Page:Boulenger - Romans de la table ronde IV, 1923.djvu/111

Cette page a été validée par deux contributeurs.
108
LA MORT D’ARTUS

moins prisé que vous : c’est l’un des plus prud’hommes du monde !

Messire Gauvain fut très chagriné de se voir si fermement éconduit.

— Par courtoisie, demoiselle, faites que l’on puisse savoir s’il est meilleur que moi aux armes. Et, du moins, dites-moi son nom.

— Sire, pensez-vous que je risquerai de faire mourir l’un des deux meilleurs chevaliers du siècle en vous laissant combattre corps à corps ? Quant à son nom, je ne le sais point, mais vous pourrez voir son écu, car il est pendu dans la chambre où vous coucherez.

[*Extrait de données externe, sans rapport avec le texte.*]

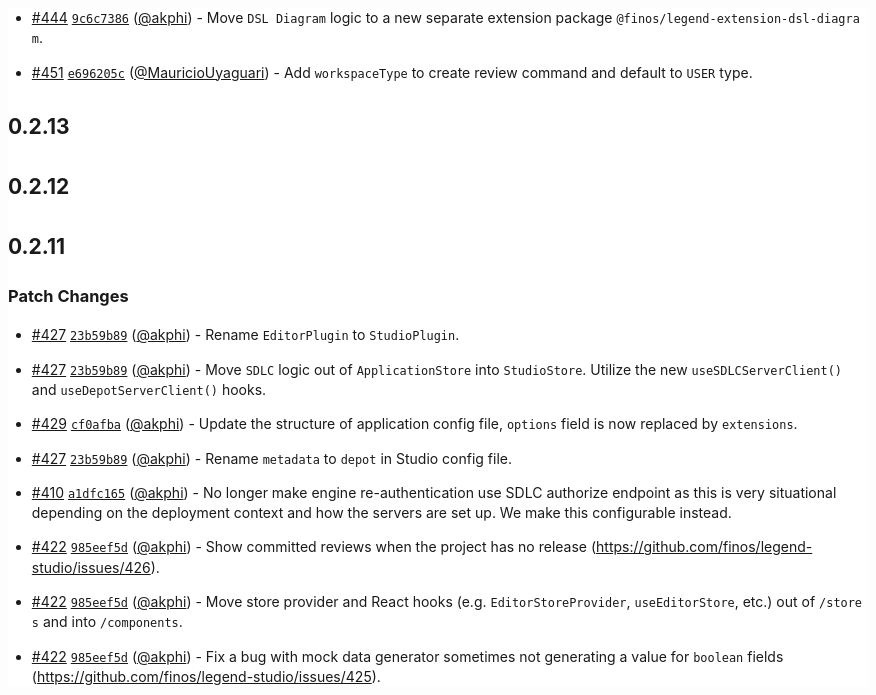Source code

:* [#444](https://github.com/finos/legend-studio/pull/444) [`9c6c7386`](https://github.com/finos/legend-studio/commit/9c6c7386bb5c884fdf0077a1dcba6b46dfa840ce) ([@akphi](https://github.com/akphi)) - Move `DSL Diagram` logic to a new separate extension package `@finos/legend-extension-dsl-diagram`.

- [#451](https://github.com/finos/legend-studio/pull/451) [`e696205c`](https://github.com/finos/legend-studio/commit/e696205c2d09722ea5d9d1d75daac24e6c279c4e) ([@MauricioUyaguari](https://github.com/MauricioUyaguari)) - Add `workspaceType` to create review command and default to `USER` type.

## 0.2.13

## 0.2.12

## 0.2.11

### Patch Changes

- [#427](https://github.com/finos/legend-studio/pull/427) [`23b59b89`](https://github.com/finos/legend-studio/commit/23b59b8962c5049d1605bcb262c16cd3c012a1dd) ([@akphi](https://github.com/akphi)) - Rename `EditorPlugin` to `StudioPlugin`.

* [#427](https://github.com/finos/legend-studio/pull/427) [`23b59b89`](https://github.com/finos/legend-studio/commit/23b59b8962c5049d1605bcb262c16cd3c012a1dd) ([@akphi](https://github.com/akphi)) - Move `SDLC` logic out of `ApplicationStore` into `StudioStore`. Utilize the new `useSDLCServerClient()` and `useDepotServerClient()` hooks.

- [#429](https://github.com/finos/legend-studio/pull/429) [`cf0afba`](https://github.com/finos/legend-studio/commit/cf0afba6c2328b50d0ba9ebc7af312f737e88c0e) ([@akphi](https://github.com/akphi)) - Update the structure of application config file, `options` field is now replaced by `extensions`.

* [#427](https://github.com/finos/legend-studio/pull/427) [`23b59b89`](https://github.com/finos/legend-studio/commit/23b59b8962c5049d1605bcb262c16cd3c012a1dd) ([@akphi](https://github.com/akphi)) - Rename `metadata` to `depot` in Studio config file.

- [#410](https://github.com/finos/legend-studio/pull/410) [`a1dfc165`](https://github.com/finos/legend-studio/commit/a1dfc165dcf98eeea624400abc9f3c97eb2fda52) ([@akphi](https://github.com/akphi)) - No longer make engine re-authentication use SDLC authorize endpoint as this is very situational depending on the deployment context and how the servers are set up. We make this configurable instead.

* [#422](https://github.com/finos/legend-studio/pull/422) [`985eef5d`](https://github.com/finos/legend-studio/commit/985eef5def2e4c115ba2ac25dbb851e084758ddc) ([@akphi](https://github.com/akphi)) - Show committed reviews when the project has no release (https://github.com/finos/legend-studio/issues/426).

- [#422](https://github.com/finos/legend-studio/pull/422) [`985eef5d`](https://github.com/finos/legend-studio/commit/985eef5def2e4c115ba2ac25dbb851e084758ddc) ([@akphi](https://github.com/akphi)) - Move store provider and React hooks (e.g. `EditorStoreProvider`, `useEditorStore`, etc.) out of `/stores` and into `/components`.

* [#422](https://github.com/finos/legend-studio/pull/422) [`985eef5d`](https://github.com/finos/legend-studio/commit/985eef5def2e4c115ba2ac25dbb851e084758ddc) ([@akphi](https://github.com/akphi)) - Fix a bug with mock data generator sometimes not generating a value for `boolean` fields (https://github.com/finos/legend-studio/issues/425).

Aussitôt messire Gauvain se leva et, prenant Passerose par la main, il rentra au logis, suivi des autres, qui s’étaient mis debout en même temps que lui, par déférence. Et, dès qu’il eut jeté les yeux sur l’écu pendu à la muraille de sa chambre, il reconnut que c’était celui de Lancelot. Aussi dormit-il peu, tant il pensait aux amours de son ami. « J’aurais cru, se disait-il, que Lancelot eût mis son cœur en quelque lieu plus haut. Mais on ne peut le blâmer d’aimer cette demoiselle, car elle est si belle et avenante que le cœur le plus noble est avec elle bien employé. »

Au matin, quand le roi lui eut mandé qu’il était temps de partir, il alla prendre congé du vavasseur, puis il vint trouver la pucelle.